Your objective: All pictures are to be skipped; retype only the lines from the top of the entries through the line with "waste and recycling", both included.

── Exercise data

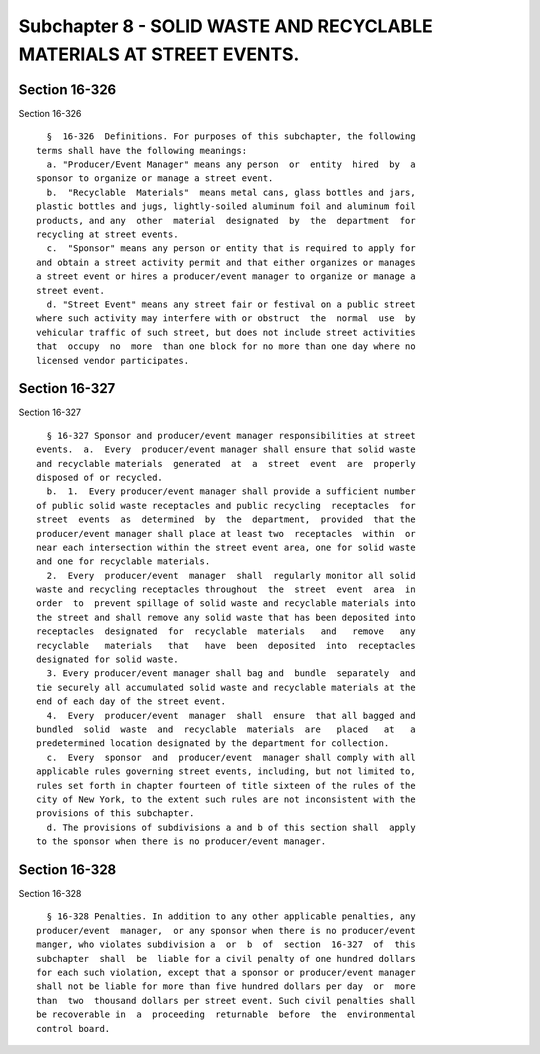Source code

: Subchapter 8 - SOLID WASTE AND RECYCLABLE MATERIALS AT STREET EVENTS.
=====================================================================

Section 16-326
--------------

Section 16-326 ::    
        
     
        §  16-326  Definitions. For purposes of this subchapter, the following
      terms shall have the following meanings:
        a. "Producer/Event Manager" means any person  or  entity  hired  by  a
      sponsor to organize or manage a street event.
        b.  "Recyclable  Materials"  means metal cans, glass bottles and jars,
      plastic bottles and jugs, lightly-soiled aluminum foil and aluminum foil
      products, and any  other  material  designated  by  the  department  for
      recycling at street events.
        c.  "Sponsor" means any person or entity that is required to apply for
      and obtain a street activity permit and that either organizes or manages
      a street event or hires a producer/event manager to organize or manage a
      street event.
        d. "Street Event" means any street fair or festival on a public street
      where such activity may interfere with or obstruct  the  normal  use  by
      vehicular traffic of such street, but does not include street activities
      that  occupy  no  more  than one block for no more than one day where no
      licensed vendor participates.
    
    
    
    
    
    
    

Section 16-327
--------------

Section 16-327 ::    
        
     
        § 16-327 Sponsor and producer/event manager responsibilities at street
      events.  a.  Every  producer/event manager shall ensure that solid waste
      and recyclable materials  generated  at  a  street  event  are  properly
      disposed of or recycled.
        b.  1.  Every producer/event manager shall provide a sufficient number
      of public solid waste receptacles and public recycling  receptacles  for
      street  events  as  determined  by  the  department,  provided  that the
      producer/event manager shall place at least two  receptacles  within  or
      near each intersection within the street event area, one for solid waste
      and one for recyclable materials.
        2.  Every  producer/event  manager  shall  regularly monitor all solid
      waste and recycling receptacles throughout  the  street  event  area  in
      order  to  prevent spillage of solid waste and recyclable materials into
      the street and shall remove any solid waste that has been deposited into
      receptacles  designated  for  recyclable  materials   and   remove   any
      recyclable   materials   that   have  been  deposited  into  receptacles
      designated for solid waste.
        3. Every producer/event manager shall bag and  bundle  separately  and
      tie securely all accumulated solid waste and recyclable materials at the
      end of each day of the street event.
        4.  Every  producer/event  manager  shall  ensure  that all bagged and
      bundled  solid  waste  and  recyclable  materials  are   placed   at   a
      predetermined location designated by the department for collection.
        c.  Every  sponsor  and  producer/event  manager shall comply with all
      applicable rules governing street events, including, but not limited to,
      rules set forth in chapter fourteen of title sixteen of the rules of the
      city of New York, to the extent such rules are not inconsistent with the
      provisions of this subchapter.
        d. The provisions of subdivisions a and b of this section shall  apply
      to the sponsor when there is no producer/event manager.
    
    
    
    
    
    
    

Section 16-328
--------------

Section 16-328 ::    
        
     
        § 16-328 Penalties. In addition to any other applicable penalties, any
      producer/event  manager,  or any sponsor when there is no producer/event
      manger, who violates subdivision a  or  b  of  section  16-327  of  this
      subchapter  shall  be  liable for a civil penalty of one hundred dollars
      for each such violation, except that a sponsor or producer/event manager
      shall not be liable for more than five hundred dollars per day  or  more
      than  two  thousand dollars per street event. Such civil penalties shall
      be recoverable in  a  proceeding  returnable  before  the  environmental
      control board.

────

Answer space:
Source code

: Subchapter 8 - SOLID WASTE AND RECYCLABLE MATERIALS AT STREET EVENTS.
=====================================================================

Section 16-326
--------------

Section 16-326 ::    
        
     
        §  16-326  Definitions. For purposes of this subchapter, the following
      terms shall have the following meanings:
        a. "Producer/Event Manager" means any person  or  entity  hired  by  a
      sponsor to organize or manage a street event.
        b.  "Recyclable  Materials"  means metal cans, glass bottles and jars,
      plastic bottles and jugs, lightly-soiled aluminum foil and aluminum foil
      products, and any  other  material  designated  by  the  department  for
      recycling at street events.
        c.  "Sponsor" means any person or entity that is required to apply for
      and obtain a street activity permit and that either organizes or manages
      a street event or hires a producer/event manager to organize or manage a
      street event.
        d. "Street Event" means any street fair or festival on a public street
      where such activity may interfere with or obstruct  the  normal  use  by
      vehicular traffic of such street, but does not include street activities
      that  occupy  no  more  than one block for no more than one day where no
      licensed vendor participates.
    
    
    
    
    
    
    

Section 16-327
--------------

Section 16-327 ::    
        
     
        § 16-327 Sponsor and producer/event manager responsibilities at street
      events.  a.  Every  producer/event manager shall ensure that solid waste
      and recyclable materials  generated  at  a  street  event  are  properly
      disposed of or recycled.
        b.  1.  Every producer/event manager shall provide a sufficient number
      of public solid waste receptacles and public recycling  receptacles  for
      street  events  as  determined  by  the  department,  provided  that the
      producer/event manager shall place at least two  receptacles  within  or
      near each intersection within the street event area, one for solid waste
      and one for recyclable materials.
        2.  Every  producer/event  manager  shall  regularly monitor all solid
      waste and recycling receptacles throughout  the  street  event  area  in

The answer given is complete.